The Gould family on the Rue Mouffetard

A highlight of my visit this year was meeting up again with an old schoolmate – Bob Gould, who was the only other chemical engineer in the energy program at Penn when we started together in 1981. Bob now directs environmental projects at BCEOM, a French engineering company, and I hadn’t seen him since the late 1980’s. I had met his wife Garrette -- who works at UNEP in Paris -- on one of my working visits in the late 1990’s. On this visit I was treated to lunch with the whole family, in a bistro just off the Rue Mouffetard (near the famous market on the Left Bank), very close to where they live. It was certainly a wonderful meal, and we had a chance to walk around the neighborhood afterwards & catch up on things – and I received what was essentially a ‘native’s tour’ since they’ve now lived in Paris for more than fifteen years. Later in the week I had a chance to take a stroll once again in the Jardin du Luxembourg, immediately after a refreshing summer rain – and once again after a filling lunch. (Perhaps you’ll get a hint here about why I avoid the scale after these Paris visits.) 


UK & Italy Road Show

In June 2007 I did another ‘road show’ about carbon markets for CLSA, this time in Edinburgh, London and Milan. Some highlights:

The Bonham Hotel
The Bonham Hotel

In Edinburgh, I stayed at the Bonham Hotel, one of those elegant, old world hotels in the ‘New Town’ section of the city – so called because it only dates back to the late 1700’s, instead of the original area of the city near the castle.


Roger's '85 'mews' home today

Such stately buildings always had stables behind them called ‘mews,’ and in 1985 I had lived in a beautifully refurbished mews in New Town when I spent the summer as a visiting faculty member at the University of Edinburgh. On this trip, I took off walking to find my old home, assured that my photographic memory would make its location obvious. Several hours later, after wandering the mazes and backstreets of New Town, I returned to the hotel to do a Google search -- and was finally able to locate it for a visit. It certainly triggered a lot of very pleasant memories.


The Tate Modern

In London, I had lunch with Prof.

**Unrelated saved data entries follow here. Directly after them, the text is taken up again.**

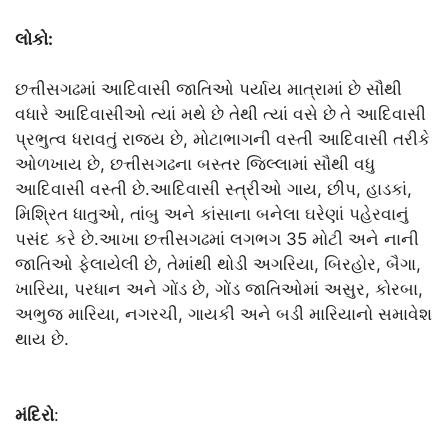
લોકો:
છત્તીસગઢમાં આદિવાસી જાતિઓ પર્યાય માત્રામાં છે સૌથી
વધારે આદિવાસીઓ ત્યાં મથે છે તેથી ત્યાં વસે છે
તે આદિવાસી
પ્રભુત્વ ધરાવતું રાજ્ય છે, મોટાભાગની વસ્તી આદિવાસી તરીકે
ઓળખાય છે, છત્તીસગઢના બસ્તર જિલ્લામાં સૌથી વધુ
આદિવાસી વસ્તી છે.આદિવાસી સ્ત્રીઓ ગાય, છીપ, હાડકાં,
મિશ્રિત ધાતુઓ, તાંબુ અને કાંસાના બનેલા ઘરેણાં પહેરવાનું
પસંદ કરે છે.આખા છત્તીસગઢમાં લગભગ 35 મોટી અને નાની
જાતિઓ ફેલાયેલી છે, તેમાંથી થોડી અગરિયા, બિરહોર, બૈગા,
ખારિયા, પરધાન અને ગોંડ છે, ગોંડ જાતિઓમાં અસુર, કોરબા,
અભુજ મારિયા, નગરચી, ગાયકી અને બડી મારિયાનો સમાવેશ
થાય છે.
મંદિરો
:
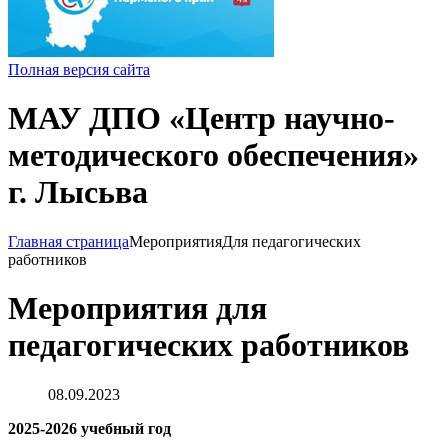
Полная версия сайта
МАУ ДПО «Центр научно-
методического обеспечения»
г. Лысьва
Главная страница
Мероприятия
Для педагогических
работников
Мероприятия для
педагогических работников
08.09.2023
2025-2026 учебный год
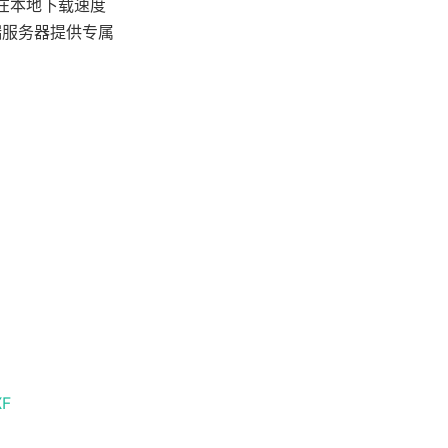
A在本地下载速度
端服务器提供专属
XF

Zhang Le-Yin of University College London -- a development economist colleague I’ve worked with over the years on projects addressing urbanization in China for UNDP; oil economy restructuring in Iran for UNFCCC; and sustainable cities in Hong Kong for UNDESA. It was really great to see her after several years, and I’m sure our work paths will cross again.


The Turbine Hall

And speaking of cities and urbanization, I also caught an exhibit on ‘Global Cities’ at the Tate Modern during my London visit. This museum is located in the old Bankside power plant on the south side of the Thames (at the foot of the new Millennium Bridge). It’s not Battersea Station – the one I remembered from boyhood train trips to Victoria Station, & the iconic picture on the cover of the Pink Floyd ‘Animals’ album -- but the same architect designed both of them. The exhibit was located in the former Turbine Hall, and I have to admit that I found the old cranes still in place there a bit more interesting than some of the modern art within the museum itself.

And, of course, Milan! Lots & lots of tanned, beautiful people in their fashionable white and beige outfits in the hot summer sun, while I had just arrived from rainy & cool Britain, a whiter shade of pale in my black suit. (Do you think they knew I wasn’t native??) I did have a chance to wander around in the marvelous Gothic Duomo (cathedral), as well as the sun-filled Piazza del Duomo; and in the Galleria Vittorio Emanuele II, linking the Piazza to La Scala. It seems, however, that there wasn’t quite enough time to go inside the famous opera house itself. (Perhaps they were worried that I’d start singing??)